The hole in the wall was the location of the 1958 time capsule (opened on 3/29/8).
Although we missed the opening of the time capsule by 24 hours, we got there early for our tours, which allowed us to talk with a couple of the docents beforehand - a group dedicated to propagating the history of the structure and its relation to the city. Note: Anytime you can engage docents in smalltalk, the better - there's a strong possibility that they'll give you inside information (verbally and/or physically). Good preparation for the gig we payed for...
High Steel Tour
This tour (which was a steal at $15/ea) focused mainly on the structural components of the building, and allowed us to travel behind the walls, up above the interior dome. Without visual evidence [recording of any kind was not allowed], all I can say is that the hour-long trek was extremely interesting, and not for those with acrophobia. Not only did we receive a 10-minute Powerpoint presentation on the history of the construction process (up a few floors, within the walls, next to the steel supports), our guide initiated a second, oral presentation of the smaller facets of the construction first-hand (while standing on a catwalk at the peak of the dome, directly on top of the steel beams).
Source: Cincinnati Museum Center.
Although the visual presentation was very interesting, the more intimate discussion at the peak of the rotunda were included, such as: workers used slipsticks for measurements (or slide-rules - obviously, everything was analog in those days), rivets were hand-hammered (there was an example of one rivet that was struck twice, and thus, disfigured), old graffiti was pointed out on the beams (which is now very illegal, due to its national 'historic' registry), and an explanation of how the plaster for the walls/ceiling was applied (which we were practically standing on... it's about 1 1/2" thick, by the way).
Source: Wikipedia: Cincinnati Museum Center at Union Terminal.
Aside from experiencing the skeleton firsthand, one of the coolest parts was simply having to climb 'ladders' and use catwalks with wobbly railings when up in the dome area. Also, when directly on top, you could lean over and look through some of the vent holes of the rotunda to see the floor 106' below (one of which had a dead bird in it). Our tour guide was also very good at adding humor to the experience, saying that if anyone falls over, lawyers would end the tours indefinitely (which actually was true). Thus, we all kept distractions to a minimum - phones silent, clothes tight, and cameras off.
Left photo: Red arrow shows the general path of our tour within the walls of the building.

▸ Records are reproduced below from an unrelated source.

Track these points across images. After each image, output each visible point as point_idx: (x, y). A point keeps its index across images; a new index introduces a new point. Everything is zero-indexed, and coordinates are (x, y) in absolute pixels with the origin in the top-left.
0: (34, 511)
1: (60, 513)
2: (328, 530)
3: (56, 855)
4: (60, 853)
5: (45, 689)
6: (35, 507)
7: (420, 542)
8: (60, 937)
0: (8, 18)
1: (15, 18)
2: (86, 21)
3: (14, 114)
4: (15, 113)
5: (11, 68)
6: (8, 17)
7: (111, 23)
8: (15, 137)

Right photo: Catwalk was directly above the center of the arch, where we stopped for an informal discussion of the structure (red arrow shows one of the vents we looked through to see the floor - also, location of the dead bird).

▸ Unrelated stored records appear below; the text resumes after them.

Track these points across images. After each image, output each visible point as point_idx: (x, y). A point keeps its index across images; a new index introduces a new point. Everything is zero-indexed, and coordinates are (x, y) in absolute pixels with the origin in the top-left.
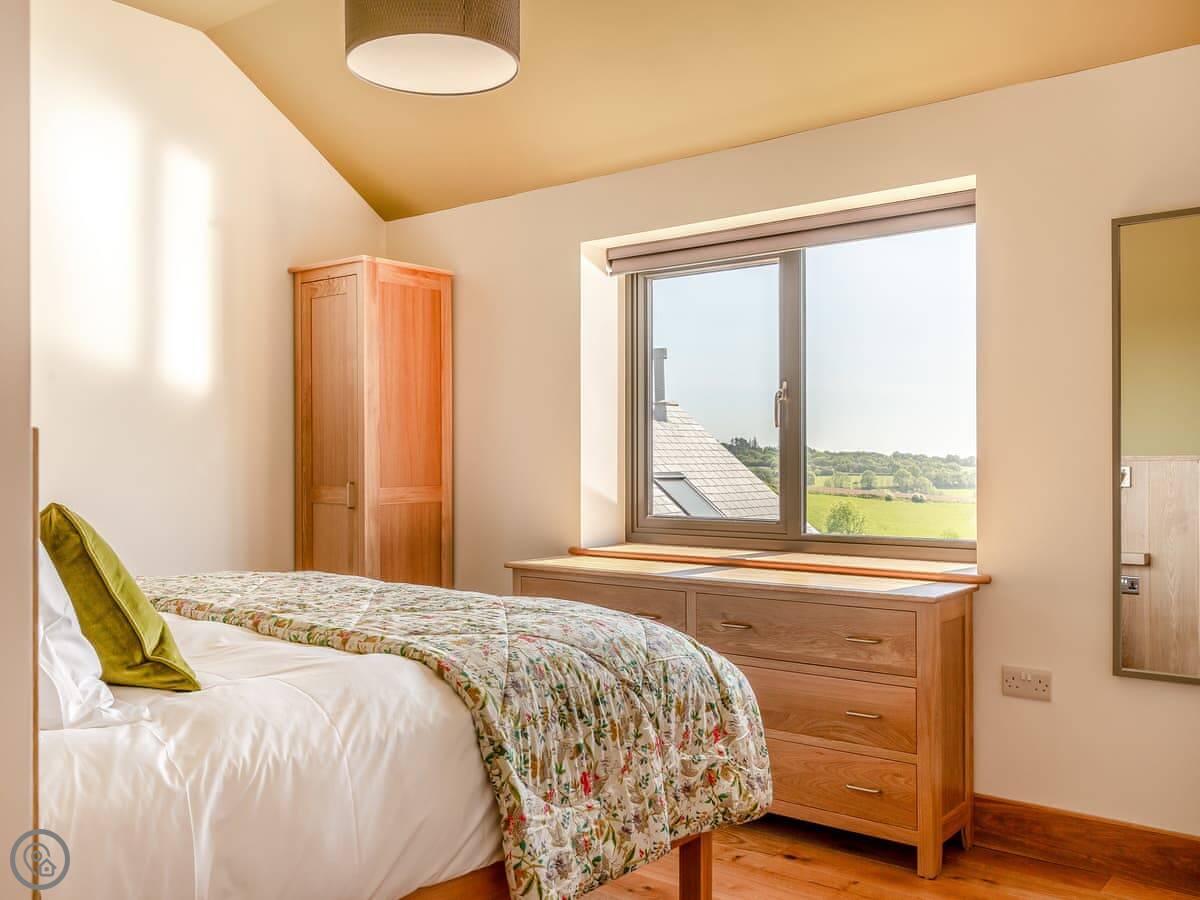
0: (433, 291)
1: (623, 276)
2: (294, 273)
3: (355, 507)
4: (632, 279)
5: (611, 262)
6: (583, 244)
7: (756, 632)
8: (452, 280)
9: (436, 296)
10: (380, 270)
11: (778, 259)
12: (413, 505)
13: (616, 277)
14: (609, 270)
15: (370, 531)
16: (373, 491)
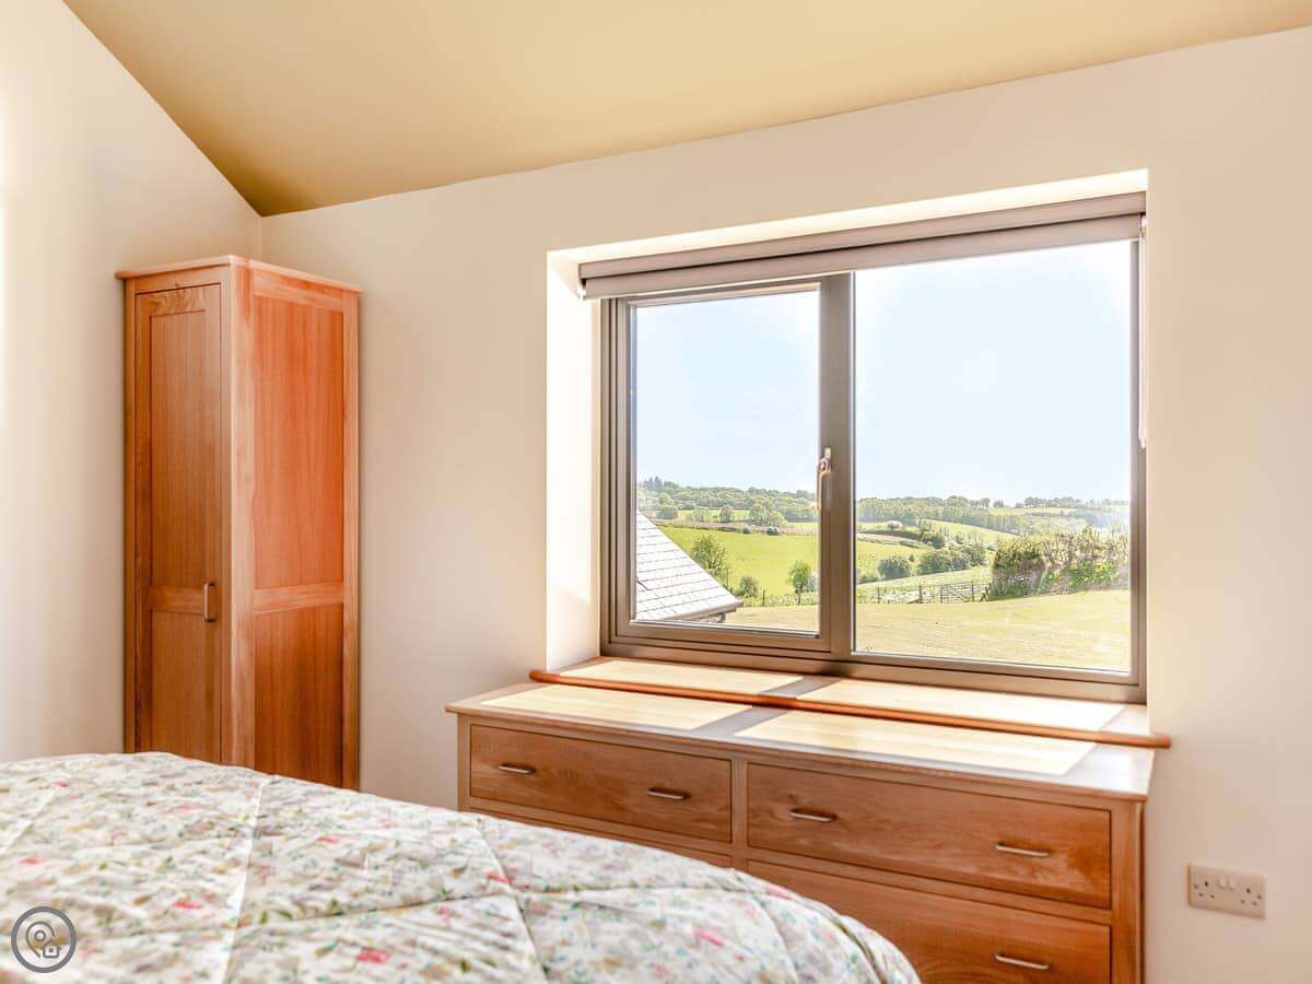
0: (333, 313)
1: (599, 301)
2: (124, 280)
3: (216, 618)
4: (611, 308)
5: (584, 282)
6: (552, 256)
7: (844, 825)
8: (358, 299)
9: (337, 318)
10: (257, 280)
11: (818, 284)
12: (301, 612)
13: (589, 302)
14: (584, 293)
15: (239, 652)
16: (245, 595)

Sources: CincyImages & Richard Cummins
(via Lonely Planet Images).
Finally, I considered showing the construction process of the building as an addition to this post, using internet sources and my own extensive library, but it would be far better for everyone to experience the structure firsthand - these tours not only financially support a treasured city asset, but offer an invaluable, unique perspective to its citizens. Trust me, it's worth it.

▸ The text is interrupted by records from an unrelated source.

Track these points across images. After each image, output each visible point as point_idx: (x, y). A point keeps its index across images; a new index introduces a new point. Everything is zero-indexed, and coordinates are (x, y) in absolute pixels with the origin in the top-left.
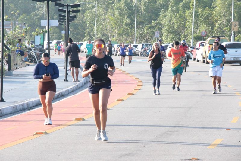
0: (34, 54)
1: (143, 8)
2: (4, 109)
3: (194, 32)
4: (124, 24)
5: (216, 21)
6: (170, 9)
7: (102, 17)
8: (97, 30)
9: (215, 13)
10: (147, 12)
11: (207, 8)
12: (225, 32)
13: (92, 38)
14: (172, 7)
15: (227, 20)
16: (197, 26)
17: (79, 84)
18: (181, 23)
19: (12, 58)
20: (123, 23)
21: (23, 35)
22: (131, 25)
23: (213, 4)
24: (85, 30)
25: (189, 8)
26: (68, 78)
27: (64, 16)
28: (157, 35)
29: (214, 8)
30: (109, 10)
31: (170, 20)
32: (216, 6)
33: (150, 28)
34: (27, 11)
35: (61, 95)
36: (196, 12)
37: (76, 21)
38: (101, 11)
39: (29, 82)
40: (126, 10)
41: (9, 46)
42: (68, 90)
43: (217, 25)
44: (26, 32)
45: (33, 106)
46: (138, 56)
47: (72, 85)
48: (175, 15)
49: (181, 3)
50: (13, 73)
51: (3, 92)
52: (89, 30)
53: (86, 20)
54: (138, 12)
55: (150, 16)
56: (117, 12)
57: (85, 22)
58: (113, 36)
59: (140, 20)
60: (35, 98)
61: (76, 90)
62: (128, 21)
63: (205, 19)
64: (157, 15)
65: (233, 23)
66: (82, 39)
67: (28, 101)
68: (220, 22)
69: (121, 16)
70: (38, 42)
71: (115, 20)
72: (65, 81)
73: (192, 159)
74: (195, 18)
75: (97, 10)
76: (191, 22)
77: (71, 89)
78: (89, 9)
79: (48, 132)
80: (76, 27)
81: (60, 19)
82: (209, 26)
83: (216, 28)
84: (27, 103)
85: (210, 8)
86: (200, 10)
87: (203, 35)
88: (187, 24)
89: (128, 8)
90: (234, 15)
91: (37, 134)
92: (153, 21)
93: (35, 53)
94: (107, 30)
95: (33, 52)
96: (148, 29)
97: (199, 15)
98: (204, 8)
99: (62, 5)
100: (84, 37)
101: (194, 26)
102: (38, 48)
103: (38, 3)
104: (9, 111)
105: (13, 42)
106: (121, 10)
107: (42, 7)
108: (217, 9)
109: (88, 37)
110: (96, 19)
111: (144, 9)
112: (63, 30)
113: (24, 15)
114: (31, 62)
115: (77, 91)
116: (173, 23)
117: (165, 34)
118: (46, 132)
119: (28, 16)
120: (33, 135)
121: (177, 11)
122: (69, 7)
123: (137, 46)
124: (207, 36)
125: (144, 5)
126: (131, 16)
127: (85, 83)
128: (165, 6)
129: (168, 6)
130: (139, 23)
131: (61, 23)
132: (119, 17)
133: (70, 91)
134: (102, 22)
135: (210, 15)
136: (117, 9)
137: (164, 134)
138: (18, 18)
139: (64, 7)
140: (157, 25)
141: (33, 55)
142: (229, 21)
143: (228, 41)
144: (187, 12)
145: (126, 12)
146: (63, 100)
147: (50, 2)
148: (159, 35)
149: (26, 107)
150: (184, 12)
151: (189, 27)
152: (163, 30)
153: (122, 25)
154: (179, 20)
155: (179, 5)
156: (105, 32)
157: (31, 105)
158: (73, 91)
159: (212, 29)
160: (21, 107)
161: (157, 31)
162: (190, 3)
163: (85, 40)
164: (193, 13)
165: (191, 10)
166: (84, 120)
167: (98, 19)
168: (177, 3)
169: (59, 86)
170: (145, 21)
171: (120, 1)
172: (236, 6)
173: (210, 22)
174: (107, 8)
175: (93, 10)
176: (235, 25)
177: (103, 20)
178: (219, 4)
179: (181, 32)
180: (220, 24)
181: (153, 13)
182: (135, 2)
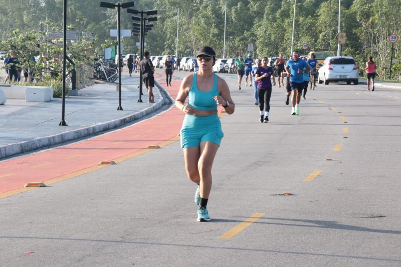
0: (103, 70)
1: (233, 15)
2: (65, 134)
3: (294, 45)
4: (211, 35)
5: (321, 32)
6: (265, 18)
7: (185, 27)
8: (179, 43)
9: (319, 22)
10: (239, 20)
11: (310, 16)
12: (331, 45)
13: (173, 51)
14: (268, 14)
15: (333, 30)
16: (297, 38)
17: (155, 106)
18: (279, 34)
19: (77, 75)
20: (210, 33)
21: (90, 47)
22: (219, 36)
23: (316, 12)
24: (164, 42)
25: (288, 16)
26: (142, 99)
27: (139, 25)
28: (251, 47)
29: (317, 16)
30: (193, 18)
31: (266, 30)
32: (320, 15)
33: (242, 39)
34: (97, 19)
35: (133, 118)
36: (297, 21)
37: (153, 31)
38: (184, 20)
39: (97, 102)
40: (213, 18)
41: (74, 60)
42: (142, 112)
43: (321, 36)
44: (93, 43)
45: (100, 131)
46: (228, 73)
47: (147, 107)
48: (271, 24)
49: (279, 11)
50: (79, 92)
51: (65, 114)
52: (169, 42)
53: (166, 30)
54: (227, 21)
55: (243, 26)
56: (202, 21)
57: (164, 33)
59: (230, 30)
60: (103, 122)
61: (152, 112)
62: (216, 31)
63: (307, 29)
64: (251, 24)
65: (340, 35)
66: (161, 53)
67: (93, 126)
68: (324, 33)
69: (207, 25)
70: (108, 56)
71: (201, 30)
72: (138, 101)
73: (284, 194)
74: (295, 28)
75: (179, 19)
76: (291, 33)
77: (146, 111)
78: (169, 17)
79: (115, 161)
80: (154, 38)
81: (134, 28)
82: (312, 38)
83: (319, 40)
84: (93, 128)
85: (313, 16)
86: (301, 19)
87: (305, 48)
88: (286, 35)
89: (216, 16)
90: (341, 25)
91: (103, 163)
92: (245, 31)
93: (105, 68)
94: (190, 41)
95: (102, 68)
96: (239, 41)
97: (300, 24)
98: (307, 17)
99: (136, 12)
100: (164, 50)
101: (294, 37)
102: (108, 62)
103: (108, 9)
104: (71, 137)
105: (79, 55)
106: (208, 18)
108: (322, 17)
109: (169, 50)
110: (178, 28)
111: (235, 17)
112: (139, 42)
113: (93, 24)
114: (100, 79)
115: (153, 114)
116: (270, 34)
118: (113, 162)
119: (98, 25)
120: (99, 165)
121: (274, 20)
122: (144, 14)
123: (226, 61)
124: (309, 49)
125: (235, 12)
126: (219, 24)
127: (163, 105)
128: (260, 14)
129: (263, 14)
130: (229, 34)
131: (136, 33)
132: (205, 27)
133: (145, 114)
134: (185, 33)
135: (313, 25)
136: (203, 17)
137: (253, 164)
138: (86, 27)
139: (139, 14)
140: (250, 36)
141: (103, 72)
142: (335, 32)
143: (333, 56)
144: (287, 21)
145: (214, 20)
146: (135, 124)
148: (252, 48)
149: (91, 131)
150: (283, 21)
151: (288, 39)
152: (257, 42)
153: (209, 36)
154: (277, 31)
155: (276, 12)
156: (189, 44)
157: (98, 130)
158: (148, 114)
159: (316, 41)
160: (86, 132)
161: (250, 43)
162: (289, 10)
163: (164, 54)
164: (292, 22)
165: (291, 18)
166: (159, 148)
167: (180, 29)
168: (273, 11)
169: (132, 108)
170: (235, 32)
171: (206, 7)
172: (343, 14)
173: (313, 32)
174: (191, 16)
175: (174, 18)
176: (342, 37)
177: (186, 30)
178: (324, 12)
179: (278, 44)
180: (325, 36)
181: (245, 22)
182: (225, 9)
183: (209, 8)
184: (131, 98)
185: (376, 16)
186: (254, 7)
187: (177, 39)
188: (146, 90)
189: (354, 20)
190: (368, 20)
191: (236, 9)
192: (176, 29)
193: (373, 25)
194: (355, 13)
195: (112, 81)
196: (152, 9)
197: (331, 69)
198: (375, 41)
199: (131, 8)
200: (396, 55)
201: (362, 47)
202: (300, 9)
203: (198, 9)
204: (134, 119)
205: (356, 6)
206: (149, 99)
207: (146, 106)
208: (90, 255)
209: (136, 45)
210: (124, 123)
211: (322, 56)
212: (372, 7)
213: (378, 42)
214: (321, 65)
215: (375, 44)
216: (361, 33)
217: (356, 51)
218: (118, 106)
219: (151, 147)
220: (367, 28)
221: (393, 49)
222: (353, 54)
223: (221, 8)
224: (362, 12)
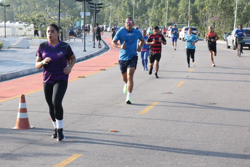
1: (138, 6)
3: (167, 21)
4: (127, 15)
5: (180, 15)
6: (153, 7)
7: (114, 11)
8: (111, 19)
9: (179, 10)
10: (140, 8)
11: (175, 7)
12: (185, 21)
13: (108, 23)
14: (154, 6)
15: (186, 14)
16: (169, 17)
17: (102, 50)
18: (159, 15)
19: (63, 34)
20: (126, 15)
21: (70, 21)
24: (104, 18)
25: (164, 7)
26: (95, 46)
27: (93, 10)
28: (146, 22)
29: (178, 7)
30: (118, 7)
31: (153, 14)
32: (180, 6)
33: (142, 18)
34: (71, 7)
36: (168, 9)
37: (99, 13)
38: (114, 8)
42: (95, 53)
43: (180, 17)
44: (71, 19)
48: (156, 10)
49: (160, 4)
52: (106, 19)
53: (105, 13)
54: (135, 9)
55: (142, 11)
56: (123, 8)
57: (104, 14)
58: (121, 22)
59: (136, 13)
61: (100, 53)
62: (129, 14)
63: (173, 13)
64: (146, 10)
65: (189, 16)
68: (181, 15)
69: (125, 11)
70: (77, 25)
71: (122, 13)
72: (93, 47)
73: (168, 93)
74: (168, 12)
75: (112, 7)
76: (165, 15)
77: (97, 52)
78: (107, 7)
79: (85, 76)
81: (91, 12)
82: (175, 18)
83: (179, 19)
85: (176, 7)
86: (170, 8)
87: (172, 22)
88: (163, 16)
89: (129, 6)
90: (190, 11)
91: (79, 77)
92: (143, 14)
93: (76, 31)
94: (117, 18)
96: (140, 19)
97: (170, 11)
98: (173, 7)
99: (92, 4)
100: (104, 22)
101: (167, 17)
102: (78, 28)
105: (64, 24)
106: (125, 7)
107: (80, 5)
108: (181, 7)
110: (111, 12)
111: (138, 7)
112: (92, 18)
113: (70, 9)
115: (100, 54)
116: (155, 16)
117: (150, 22)
119: (72, 10)
120: (77, 78)
121: (158, 8)
122: (96, 5)
124: (174, 23)
125: (138, 4)
126: (131, 10)
127: (105, 49)
128: (150, 5)
129: (152, 6)
130: (136, 15)
132: (124, 11)
133: (97, 53)
135: (176, 11)
136: (123, 6)
137: (151, 78)
138: (66, 11)
139: (94, 5)
140: (146, 16)
142: (187, 15)
143: (186, 26)
144: (163, 9)
145: (128, 8)
146: (92, 58)
147: (86, 2)
148: (147, 22)
150: (161, 9)
151: (164, 18)
152: (149, 19)
156: (116, 20)
158: (98, 54)
159: (177, 19)
161: (146, 19)
162: (165, 4)
163: (104, 25)
164: (166, 9)
165: (166, 8)
166: (105, 70)
167: (112, 12)
168: (157, 4)
169: (90, 50)
170: (139, 14)
171: (125, 2)
172: (191, 6)
173: (176, 15)
174: (117, 6)
175: (109, 7)
176: (190, 17)
177: (115, 13)
178: (181, 5)
179: (159, 20)
180: (182, 17)
181: (143, 9)
182: (133, 3)
183: (126, 2)
184: (89, 46)
185: (206, 7)
186: (148, 2)
187: (110, 17)
188: (97, 42)
189: (196, 9)
190: (203, 9)
191: (139, 3)
192: (110, 12)
193: (205, 12)
194: (196, 6)
195: (80, 37)
196: (98, 2)
197: (185, 33)
198: (206, 19)
199: (90, 2)
200: (215, 27)
201: (199, 22)
202: (170, 3)
203: (121, 3)
204: (92, 56)
205: (197, 2)
206: (98, 46)
207: (97, 50)
208: (77, 121)
209: (91, 20)
210: (87, 58)
211: (181, 27)
212: (204, 3)
213: (207, 20)
214: (180, 31)
215: (206, 21)
216: (199, 15)
217: (196, 24)
218: (84, 49)
219: (101, 70)
220: (202, 13)
221: (214, 23)
222: (195, 26)
223: (132, 2)
224: (200, 5)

As motivation, the Museum Center is currently hosting a companion website on the history & memories of the Terminal. View it here.
Check back soon for Part II of this article.
• The post title refers to an antiquated tradition by high-steel workers (and builders with other materials) of placing an evergreen tree on the last piece of steel (usually at the peak of the structure) [explanation here].
Aside from what the linked article offers, my past Architectural History professor stated that the act was in deference to traditional construction processes (usually with wood), humans' intelligence and ingenuity through the 'conquering of nature', and at the same time, reverence of the natural materials that supplied the development of the structure.